Defendant Finlandia contends that, pursuant to the Sixth Circuit's opinion, it is entitled to judgment on Count I of Plaintiff's complaint.1 The Sixth Circuit held that "Finlandia University did not receive Monahan's signed letter of appointment by the July 15 deadline; therefore, the offer lapsed and could not have been accepted after July 15." (Slip Op. at 4, ECF No. 32.) "President Johnson's July 21, 2008, letter cannot be read as an acceptance of Monahan's counteroffer." (Id. at 5.) According to Defendant, the sum and substance of the Sixth Circuit's ruling is that no employment contract was entered into between Plaintiff Monahan and Defendant Finlandia, and that, as a result, Plaintiff cannot sustain his breach of employment contract claim. Defendant Finlandia contends that there are no remaining issues for trial and that it is entitled to a judgment of no cause of action.

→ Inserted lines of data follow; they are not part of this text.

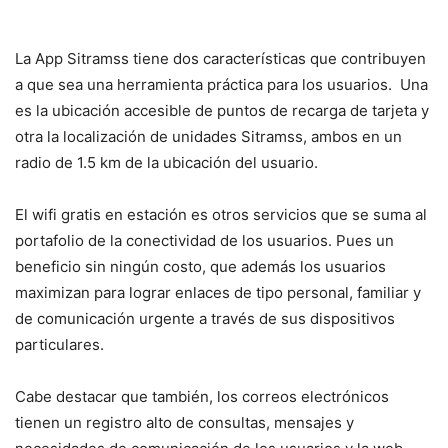
La App Sitramss tiene dos características que contribuyen
a que sea una herramienta práctica para los usuarios. Una
es la ubicación accesible de puntos de recarga de tarjeta y
otra la localización de unidades Sitramss, ambos en un
radio de 1.5 km de la ubicación del usuario.
El wifi gratis en estación es otros servicios que se suma al
portafolio de la conectividad de los usuarios. Pues un
beneficio sin ningún costo, que además los usuarios
maximizan para lograr enlaces de tipo personal, familiar y
de comunicación urgente a través de sus dispositivos
particulares.
Cabe destacar que también, los correos electrónicos
tienen un registro alto de consultas, mensajes y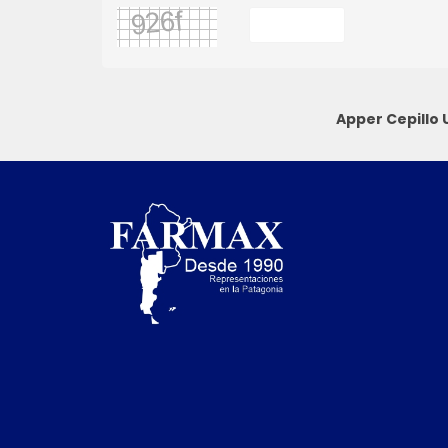
Apper Cepillo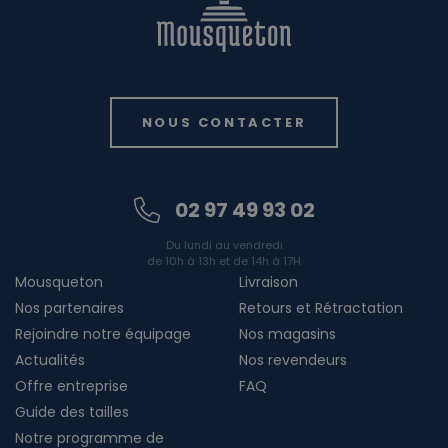
NOUS CONTACTER
02 97 49 93 02
Du lundi au vendredi
de 10h à 13h et de 14h à 17H
Mousqueton
Livraison
Nos partenaires
Retours et Rétractation
Rejoindre notre équipage
Nos magasins
Actualités
Nos revendeurs
Offre entreprise
FAQ
Guide des tailles
Notre programme de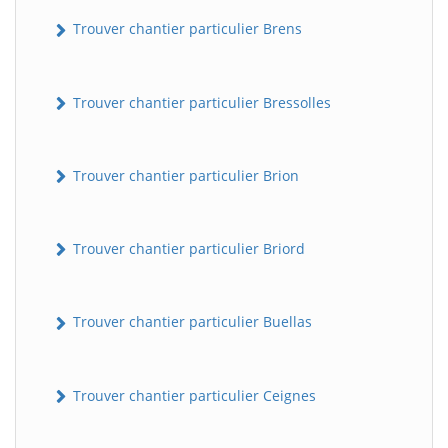
Trouver chantier particulier Brens
Trouver chantier particulier Bressolles
Trouver chantier particulier Brion
Trouver chantier particulier Briord
Trouver chantier particulier Buellas
Trouver chantier particulier Ceignes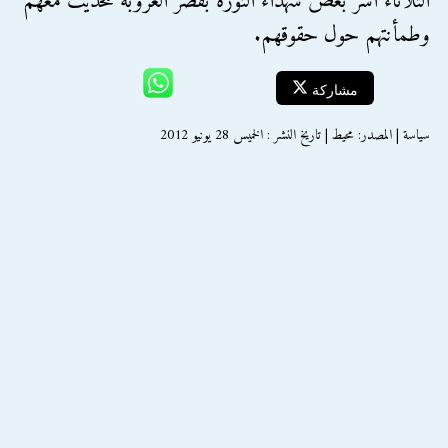
الثلاثاء أسر بعض شهداء الثورة بقصر العروبة للحديث معهم
وطمأنتهم حول حقوقهم.
مشاركة
سياسة | المصدر: محيط | تاريخ النشر : الخميس 28 يونيو 2012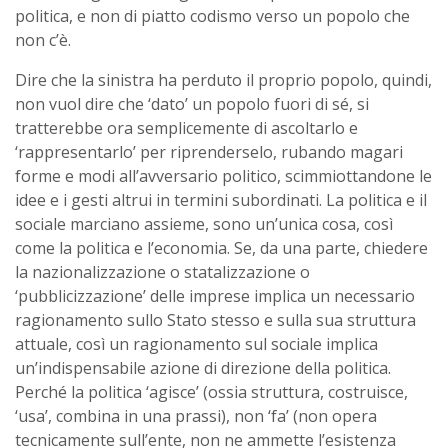
politica, e non di piatto codismo verso un popolo che
non c’è.
Dire che la sinistra ha perduto il proprio popolo, quindi,
non vuol dire che ‘dato’ un popolo fuori di sé, si
tratterebbe ora semplicemente di ascoltarlo e
‘rappresentarlo’ per riprenderselo, rubando magari
forme e modi all’avversario politico, scimmiottandone le
idee e i gesti altrui in termini subordinati. La politica e il
sociale marciano assieme, sono un’unica cosa, così
come la politica e l’economia. Se, da una parte, chiedere
la nazionalizzazione o statalizzazione o
‘pubblicizzazione’ delle imprese implica un necessario
ragionamento sullo Stato stesso e sulla sua struttura
attuale, così un ragionamento sul sociale implica
un’indispensabile azione di direzione della politica.
Perché la politica ‘agisce’ (ossia struttura, costruisce,
‘usa’, combina in una prassi), non ‘fa’ (non opera
tecnicamente sull’ente, non ne ammette l’esistenza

Plaintiff does not deny that the Court of Appeals determined that Findlandia's offer lapsed and that Monahan's counter-offer was not accepted by President Johnson's July 21, 2008, letter. Plaintiff, however, notes that the Court of Appeals also stated in the opinion that on July 21, 2008, President Johnson "was not unaware that Monahan had returned the signed letter of appointment." (Slip Op. at 5.) Plaintiff contends this is a misstatement of fact because President Johnson was, in fact, unaware until he received Monahan's letter dated July 28, 2008, that Monahan had returned the signed letter of appointment on July 16, 2008. (Pl.'s Br. 1.) Plaintiff nevertheless contends that the Court of Appeals, "by misstating the evidence has created a question of fact regarding whether the July 21, 2008, letter can be read as disclosing an intention to accept Monahan's counter-offer." (Pl.'s Br. 2, ECF No. 36.) "By using a double-negative to state erroneously that President Johnson was aware of the receipt of the signed letter of appointment from Monahan, the COA reached the wrong conclusion that the July 21, 2008 letter could not be read as an acceptance of Plaintiff's counter-offer." (Id.) Plaintiff contends that if his late acceptance could be construed as a counter-offer, there is an issue of fact for trial as to whether President Johnson's July 21, 2008, letter could be construed as an acceptance of Plaintiff's counter-offer. (Id.)

Plaintiff's argument lacks merit. The double negative in the Court of Appeals' opinion is clearly a typographical error. The Court of Appeals' ultimate conclusion that the July 21 letter was not a counteroffer is consistent with the facts as Plaintiff understands them to be. There is no real question of fact for trial, and Defendant Finlandia University is entitled to a judgment of no cause of action. Accordingly,

IT IS HEREBY ORDERED that there are no further issues for trial, and judgment will be entered in favor of Defendant Finlandia University.

FootNotes


1. Although Plaintiff's complaint contained two counts, only his breach of contract claim (Count I) remains for the Court's consideration. Plaintiff's claim for reimbursement of business expenses (Count II) was dismissed with prejudice and without costs to any party pursuant to the parties' stipulation. (ECF Nos. 27, 28.)